To-do item: Each line of the records must appear in your answer exactly, with no pictures.

+++

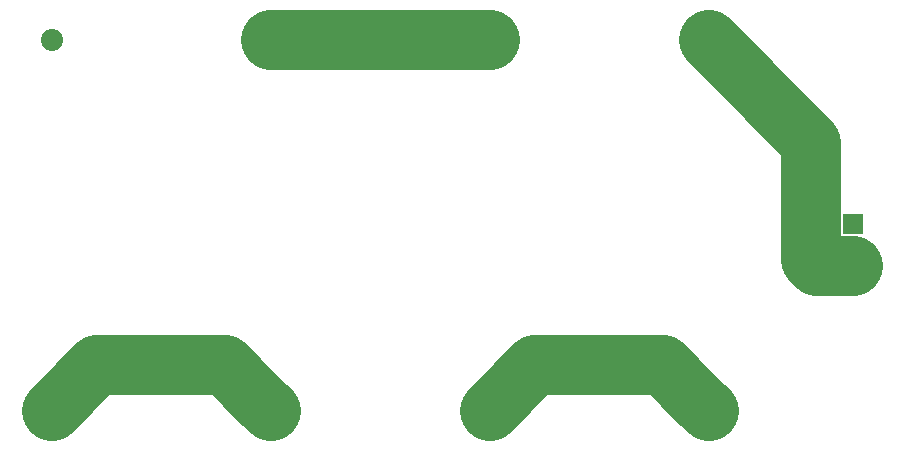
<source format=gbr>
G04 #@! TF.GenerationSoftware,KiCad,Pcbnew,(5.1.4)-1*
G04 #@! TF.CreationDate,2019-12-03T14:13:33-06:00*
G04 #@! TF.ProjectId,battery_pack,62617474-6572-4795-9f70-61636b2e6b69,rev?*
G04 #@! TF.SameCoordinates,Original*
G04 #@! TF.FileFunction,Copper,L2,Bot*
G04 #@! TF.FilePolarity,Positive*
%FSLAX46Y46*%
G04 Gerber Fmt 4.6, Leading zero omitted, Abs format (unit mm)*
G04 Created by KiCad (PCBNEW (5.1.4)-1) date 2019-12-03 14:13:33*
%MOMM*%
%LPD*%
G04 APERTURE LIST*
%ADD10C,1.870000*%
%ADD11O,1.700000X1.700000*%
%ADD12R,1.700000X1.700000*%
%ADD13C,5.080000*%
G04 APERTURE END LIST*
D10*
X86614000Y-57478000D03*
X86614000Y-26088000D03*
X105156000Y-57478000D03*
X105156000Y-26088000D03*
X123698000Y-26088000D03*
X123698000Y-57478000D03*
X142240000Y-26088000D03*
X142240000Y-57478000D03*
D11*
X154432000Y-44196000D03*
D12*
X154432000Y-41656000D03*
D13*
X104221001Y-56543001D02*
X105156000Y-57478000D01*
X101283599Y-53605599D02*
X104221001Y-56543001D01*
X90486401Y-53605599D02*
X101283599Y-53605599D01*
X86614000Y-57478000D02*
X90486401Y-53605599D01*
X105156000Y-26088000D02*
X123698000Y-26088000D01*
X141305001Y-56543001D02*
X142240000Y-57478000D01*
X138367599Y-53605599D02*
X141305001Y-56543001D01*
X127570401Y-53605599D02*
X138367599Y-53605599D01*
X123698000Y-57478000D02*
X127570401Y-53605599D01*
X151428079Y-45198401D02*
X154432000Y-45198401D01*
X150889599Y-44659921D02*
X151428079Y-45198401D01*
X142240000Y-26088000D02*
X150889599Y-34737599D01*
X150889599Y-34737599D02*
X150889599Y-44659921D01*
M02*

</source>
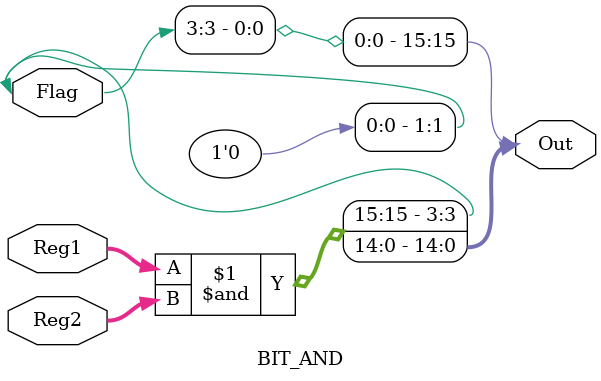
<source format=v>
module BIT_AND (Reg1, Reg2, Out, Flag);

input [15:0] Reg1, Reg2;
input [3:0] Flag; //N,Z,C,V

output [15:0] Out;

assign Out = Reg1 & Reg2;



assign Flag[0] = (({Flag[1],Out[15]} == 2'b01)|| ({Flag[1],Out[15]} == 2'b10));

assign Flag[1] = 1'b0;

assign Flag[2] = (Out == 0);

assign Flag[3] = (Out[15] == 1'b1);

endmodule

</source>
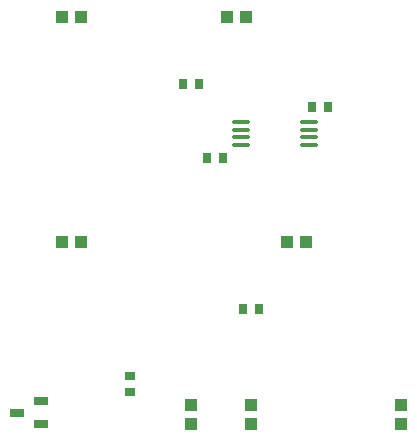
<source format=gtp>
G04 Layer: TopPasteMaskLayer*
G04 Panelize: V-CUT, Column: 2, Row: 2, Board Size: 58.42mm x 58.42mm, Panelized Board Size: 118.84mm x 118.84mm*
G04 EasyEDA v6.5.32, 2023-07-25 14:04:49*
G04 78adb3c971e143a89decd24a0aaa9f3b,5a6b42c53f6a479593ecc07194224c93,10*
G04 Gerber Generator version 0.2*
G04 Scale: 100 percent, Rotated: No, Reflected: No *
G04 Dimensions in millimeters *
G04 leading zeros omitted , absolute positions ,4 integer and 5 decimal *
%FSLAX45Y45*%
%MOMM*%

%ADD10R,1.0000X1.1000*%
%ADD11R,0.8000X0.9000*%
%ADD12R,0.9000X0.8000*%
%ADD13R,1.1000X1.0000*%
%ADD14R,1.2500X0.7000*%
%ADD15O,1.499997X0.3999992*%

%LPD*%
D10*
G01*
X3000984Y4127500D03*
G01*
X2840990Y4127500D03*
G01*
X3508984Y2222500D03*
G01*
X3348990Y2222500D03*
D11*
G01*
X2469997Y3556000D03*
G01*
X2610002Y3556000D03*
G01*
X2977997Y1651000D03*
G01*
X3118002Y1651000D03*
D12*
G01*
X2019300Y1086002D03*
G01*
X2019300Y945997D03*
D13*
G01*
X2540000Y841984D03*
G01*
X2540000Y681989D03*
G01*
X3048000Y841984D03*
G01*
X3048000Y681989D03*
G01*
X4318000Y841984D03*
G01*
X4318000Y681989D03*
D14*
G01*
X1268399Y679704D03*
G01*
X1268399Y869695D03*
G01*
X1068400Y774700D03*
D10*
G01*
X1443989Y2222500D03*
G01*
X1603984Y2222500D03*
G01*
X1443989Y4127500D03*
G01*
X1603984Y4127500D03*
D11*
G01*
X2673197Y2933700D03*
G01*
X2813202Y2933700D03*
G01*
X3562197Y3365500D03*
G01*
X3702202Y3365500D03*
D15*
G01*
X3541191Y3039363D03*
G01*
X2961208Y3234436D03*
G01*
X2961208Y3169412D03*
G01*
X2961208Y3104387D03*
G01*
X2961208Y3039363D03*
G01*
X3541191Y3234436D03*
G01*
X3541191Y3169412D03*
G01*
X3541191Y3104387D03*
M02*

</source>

+++

Reply to the task:
<source format=gbr>
G04 #@! TF.GenerationSoftware,KiCad,Pcbnew,(5.1.4)-1*
G04 #@! TF.CreationDate,2019-12-03T14:13:33-06:00*
G04 #@! TF.ProjectId,battery_pack,62617474-6572-4795-9f70-61636b2e6b69,rev?*
G04 #@! TF.SameCoordinates,Original*
G04 #@! TF.FileFunction,Copper,L2,Bot*
G04 #@! TF.FilePolarity,Positive*
%FSLAX46Y46*%
G04 Gerber Fmt 4.6, Leading zero omitted, Abs format (unit mm)*
G04 Created by KiCad (PCBNEW (5.1.4)-1) date 2019-12-03 14:13:33*
%MOMM*%
%LPD*%
G04 APERTURE LIST*
%ADD10C,1.870000*%
%ADD11O,1.700000X1.700000*%
%ADD12R,1.700000X1.700000*%
%ADD13C,5.080000*%
G04 APERTURE END LIST*
D10*
X86614000Y-57478000D03*
X86614000Y-26088000D03*
X105156000Y-57478000D03*
X105156000Y-26088000D03*
X123698000Y-26088000D03*
X123698000Y-57478000D03*
X142240000Y-26088000D03*
X142240000Y-57478000D03*
D11*
X154432000Y-44196000D03*
D12*
X154432000Y-41656000D03*
D13*
X104221001Y-56543001D02*
X105156000Y-57478000D01*
X101283599Y-53605599D02*
X104221001Y-56543001D01*
X90486401Y-53605599D02*
X101283599Y-53605599D01*
X86614000Y-57478000D02*
X90486401Y-53605599D01*
X105156000Y-26088000D02*
X123698000Y-26088000D01*
X141305001Y-56543001D02*
X142240000Y-57478000D01*
X138367599Y-53605599D02*
X141305001Y-56543001D01*
X127570401Y-53605599D02*
X138367599Y-53605599D01*
X123698000Y-57478000D02*
X127570401Y-53605599D01*
X151428079Y-45198401D02*
X154432000Y-45198401D01*
X150889599Y-44659921D02*
X151428079Y-45198401D01*
X142240000Y-26088000D02*
X150889599Y-34737599D01*
X150889599Y-34737599D02*
X150889599Y-44659921D01*
M02*

</source>
<source format=v>
module BIT_AND (Reg1, Reg2, Out, Flag);

input [15:0] Reg1, Reg2;
input [3:0] Flag; //N,Z,C,V

output [15:0] Out;

assign Out = Reg1 & Reg2;



assign Flag[0] = (({Flag[1],Out[15]} == 2'b01)|| ({Flag[1],Out[15]} == 2'b10));

assign Flag[1] = 1'b0;

assign Flag[2] = (Out == 0);

assign Flag[3] = (Out[15] == 1'b1);

endmodule

</source>
<source format=gtp>
G04 Layer: TopPasteMaskLayer*
G04 Panelize: V-CUT, Column: 2, Row: 2, Board Size: 58.42mm x 58.42mm, Panelized Board Size: 118.84mm x 118.84mm*
G04 EasyEDA v6.5.32, 2023-07-25 14:04:49*
G04 78adb3c971e143a89decd24a0aaa9f3b,5a6b42c53f6a479593ecc07194224c93,10*
G04 Gerber Generator version 0.2*
G04 Scale: 100 percent, Rotated: No, Reflected: No *
G04 Dimensions in millimeters *
G04 leading zeros omitted , absolute positions ,4 integer and 5 decimal *
%FSLAX45Y45*%
%MOMM*%

%ADD10R,1.0000X1.1000*%
%ADD11R,0.8000X0.9000*%
%ADD12R,0.9000X0.8000*%
%ADD13R,1.1000X1.0000*%
%ADD14R,1.2500X0.7000*%
%ADD15O,1.499997X0.3999992*%

%LPD*%
D10*
G01*
X3000984Y4127500D03*
G01*
X2840990Y4127500D03*
G01*
X3508984Y2222500D03*
G01*
X3348990Y2222500D03*
D11*
G01*
X2469997Y3556000D03*
G01*
X2610002Y3556000D03*
G01*
X2977997Y1651000D03*
G01*
X3118002Y1651000D03*
D12*
G01*
X2019300Y1086002D03*
G01*
X2019300Y945997D03*
D13*
G01*
X2540000Y841984D03*
G01*
X2540000Y681989D03*
G01*
X3048000Y841984D03*
G01*
X3048000Y681989D03*
G01*
X4318000Y841984D03*
G01*
X4318000Y681989D03*
D14*
G01*
X1268399Y679704D03*
G01*
X1268399Y869695D03*
G01*
X1068400Y774700D03*
D10*
G01*
X1443989Y2222500D03*
G01*
X1603984Y2222500D03*
G01*
X1443989Y4127500D03*
G01*
X1603984Y4127500D03*
D11*
G01*
X2673197Y2933700D03*
G01*
X2813202Y2933700D03*
G01*
X3562197Y3365500D03*
G01*
X3702202Y3365500D03*
D15*
G01*
X3541191Y3039363D03*
G01*
X2961208Y3234436D03*
G01*
X2961208Y3169412D03*
G01*
X2961208Y3104387D03*
G01*
X2961208Y3039363D03*
G01*
X3541191Y3234436D03*
G01*
X3541191Y3169412D03*
G01*
X3541191Y3104387D03*
M02*

</source>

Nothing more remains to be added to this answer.